Tough times for Presidential heads

This makes me sad.

As polarized politics continue to rage in the Beltway, rural Virginia still has a place where Democrats, Republicans — and some Whigs — stand shoulder to shoulder.

The busts of the first 43 U.S. presidents, each standing at least 15 feet tall and weighing nearly 10 tons, are huddled on the property of Howard Hankins, a local developer who saved them from destruction.

“They all listen to me,” Hankins said of the past commanders-in-chief.

The concrete busts are the remnants of the now-defunct Presidents Park in Williamsburg, Virginia. The 10-acre, $10 million open-air museum, citing a lack of interest from visitors, closed in 2010.

When the park opened in 2004, it was apparently too hidden from passersby, partially obscured by a Days Inn hotel. It appeared the park’s designers failed to consider a vital real estate mantra: location, location, location.

Seeing value in the presidential busts, Hankins said he stepped in and paid about $50,000 to move them to his property 10 miles away.

“The eyes look like they’re staring at you, just gazing at you. It’s incredible how big they are and lifelike,” he said.

First, Hankins had to crack the back of the presidents’ hollow heads to attach a chain that linked the steel frames inside to a crane. Then, each bust was jostled loose from their spot in the park.

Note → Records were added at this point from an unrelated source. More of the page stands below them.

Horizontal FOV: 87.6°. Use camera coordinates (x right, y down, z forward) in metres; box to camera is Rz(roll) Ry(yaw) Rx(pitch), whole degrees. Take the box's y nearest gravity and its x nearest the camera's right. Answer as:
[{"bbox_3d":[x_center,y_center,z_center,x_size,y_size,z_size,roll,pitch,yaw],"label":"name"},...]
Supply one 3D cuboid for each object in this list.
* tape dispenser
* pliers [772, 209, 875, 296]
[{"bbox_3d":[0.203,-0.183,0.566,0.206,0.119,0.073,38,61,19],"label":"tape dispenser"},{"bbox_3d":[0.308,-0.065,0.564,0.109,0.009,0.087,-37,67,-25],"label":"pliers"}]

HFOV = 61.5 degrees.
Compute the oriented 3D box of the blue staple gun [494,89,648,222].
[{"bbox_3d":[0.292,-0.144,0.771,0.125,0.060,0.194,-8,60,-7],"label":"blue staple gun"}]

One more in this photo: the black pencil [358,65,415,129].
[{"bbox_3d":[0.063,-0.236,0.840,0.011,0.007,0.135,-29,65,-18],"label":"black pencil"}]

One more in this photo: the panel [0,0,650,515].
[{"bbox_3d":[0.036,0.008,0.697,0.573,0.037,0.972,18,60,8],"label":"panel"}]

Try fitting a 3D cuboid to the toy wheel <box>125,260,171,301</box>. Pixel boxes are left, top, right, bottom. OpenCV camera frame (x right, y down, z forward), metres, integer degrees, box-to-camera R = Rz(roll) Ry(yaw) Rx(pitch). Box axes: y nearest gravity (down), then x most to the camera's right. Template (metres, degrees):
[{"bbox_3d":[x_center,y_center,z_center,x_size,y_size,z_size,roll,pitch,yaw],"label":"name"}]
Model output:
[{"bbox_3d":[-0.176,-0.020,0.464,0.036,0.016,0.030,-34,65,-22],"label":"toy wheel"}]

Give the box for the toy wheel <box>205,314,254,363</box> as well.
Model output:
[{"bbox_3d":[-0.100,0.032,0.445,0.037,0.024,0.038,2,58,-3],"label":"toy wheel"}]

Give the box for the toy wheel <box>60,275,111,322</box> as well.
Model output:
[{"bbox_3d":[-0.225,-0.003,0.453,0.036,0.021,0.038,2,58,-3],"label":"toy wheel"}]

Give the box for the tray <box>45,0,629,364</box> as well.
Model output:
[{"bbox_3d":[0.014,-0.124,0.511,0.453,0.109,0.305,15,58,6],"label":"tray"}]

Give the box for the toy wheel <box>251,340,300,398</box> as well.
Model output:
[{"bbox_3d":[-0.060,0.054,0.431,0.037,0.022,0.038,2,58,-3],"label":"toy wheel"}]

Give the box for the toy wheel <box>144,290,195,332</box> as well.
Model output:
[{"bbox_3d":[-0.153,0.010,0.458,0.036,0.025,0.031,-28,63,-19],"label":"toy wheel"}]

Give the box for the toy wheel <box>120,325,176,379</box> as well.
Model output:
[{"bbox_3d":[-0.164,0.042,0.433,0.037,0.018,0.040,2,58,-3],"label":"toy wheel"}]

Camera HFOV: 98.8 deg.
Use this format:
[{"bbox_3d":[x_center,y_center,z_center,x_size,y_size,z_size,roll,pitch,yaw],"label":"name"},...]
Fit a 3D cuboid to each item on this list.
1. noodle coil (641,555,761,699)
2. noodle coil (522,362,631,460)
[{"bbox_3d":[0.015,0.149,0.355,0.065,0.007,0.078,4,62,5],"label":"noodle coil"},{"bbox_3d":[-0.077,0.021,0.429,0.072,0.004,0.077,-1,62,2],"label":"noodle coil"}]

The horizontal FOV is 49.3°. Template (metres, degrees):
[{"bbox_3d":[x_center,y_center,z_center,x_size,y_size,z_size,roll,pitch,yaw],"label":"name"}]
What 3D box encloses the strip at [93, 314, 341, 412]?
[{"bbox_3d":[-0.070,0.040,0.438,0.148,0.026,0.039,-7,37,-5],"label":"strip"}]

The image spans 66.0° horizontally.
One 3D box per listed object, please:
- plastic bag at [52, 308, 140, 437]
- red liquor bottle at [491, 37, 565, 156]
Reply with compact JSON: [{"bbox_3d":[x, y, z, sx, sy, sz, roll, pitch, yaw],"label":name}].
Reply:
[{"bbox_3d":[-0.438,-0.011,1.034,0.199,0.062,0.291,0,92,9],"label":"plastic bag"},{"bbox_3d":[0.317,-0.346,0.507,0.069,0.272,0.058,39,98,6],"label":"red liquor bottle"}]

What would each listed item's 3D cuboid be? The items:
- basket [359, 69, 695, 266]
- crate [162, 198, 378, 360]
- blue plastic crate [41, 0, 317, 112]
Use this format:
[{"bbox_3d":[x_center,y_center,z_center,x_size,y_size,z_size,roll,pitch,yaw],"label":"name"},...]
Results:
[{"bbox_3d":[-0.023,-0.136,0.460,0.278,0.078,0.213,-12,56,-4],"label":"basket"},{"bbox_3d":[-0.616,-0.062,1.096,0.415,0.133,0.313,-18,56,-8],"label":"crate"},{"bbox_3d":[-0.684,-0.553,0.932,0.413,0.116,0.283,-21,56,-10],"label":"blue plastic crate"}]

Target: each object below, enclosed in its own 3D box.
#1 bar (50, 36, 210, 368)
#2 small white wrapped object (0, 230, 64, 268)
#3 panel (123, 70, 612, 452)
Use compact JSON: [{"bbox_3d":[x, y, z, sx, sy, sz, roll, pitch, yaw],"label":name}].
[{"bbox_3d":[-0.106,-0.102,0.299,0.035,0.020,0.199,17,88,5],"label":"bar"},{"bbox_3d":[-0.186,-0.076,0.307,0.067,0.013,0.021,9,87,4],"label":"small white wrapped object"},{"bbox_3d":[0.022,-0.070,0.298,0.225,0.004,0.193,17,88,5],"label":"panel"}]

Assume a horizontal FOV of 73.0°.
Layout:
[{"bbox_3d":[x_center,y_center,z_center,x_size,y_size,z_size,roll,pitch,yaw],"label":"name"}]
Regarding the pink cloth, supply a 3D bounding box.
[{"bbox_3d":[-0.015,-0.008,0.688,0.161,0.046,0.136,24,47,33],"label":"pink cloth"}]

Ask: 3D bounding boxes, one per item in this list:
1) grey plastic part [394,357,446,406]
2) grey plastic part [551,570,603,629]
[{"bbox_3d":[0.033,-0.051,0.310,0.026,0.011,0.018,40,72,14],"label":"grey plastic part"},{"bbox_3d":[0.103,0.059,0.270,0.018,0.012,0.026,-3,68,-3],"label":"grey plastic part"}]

Originally, the busts were assembled from two pieces, welded at the middle of their necks. This meant many of the busts suffered neck breaks during the move, as the head started to separate from the shoulders.

Abraham Lincoln’s head suffered the worst damage. The chain attached to it snapped, Hankins said, and even though tires were laid out to cushion any impact, Lincoln was dropped on the back of his head.

The hole in Lincoln’s head is not meant as an allusion.

In all, Hankins said moving the busts to his 600-acre farm required several days of work.

Now, all 43 presidential busts reside on Hankin’s property in various states of ruin. The once-pristine, white paint coatings have lost out to the elements, cracked and ripped off from wind, sun exposure and rain.

For those of us who are fans of David Adickes’ work, as you know I am, the pictures in that story are especially heartbreaking. As noted, these busts were shipped out to Williamsburg back in 2004, with a second set going to a Presidential park near Mount Rushmore and a third set heading to Pearland. Far as I know, those two sets are doing all right, though maybe we ought to do a wellness check on them. The good news here is that the Virginia heads ought to be fixable, and the guy who bought them cares for them and is trying to do right by them. Best of luck to you, Howard Hankins. Many thanks to Linkmeister for sending me this story.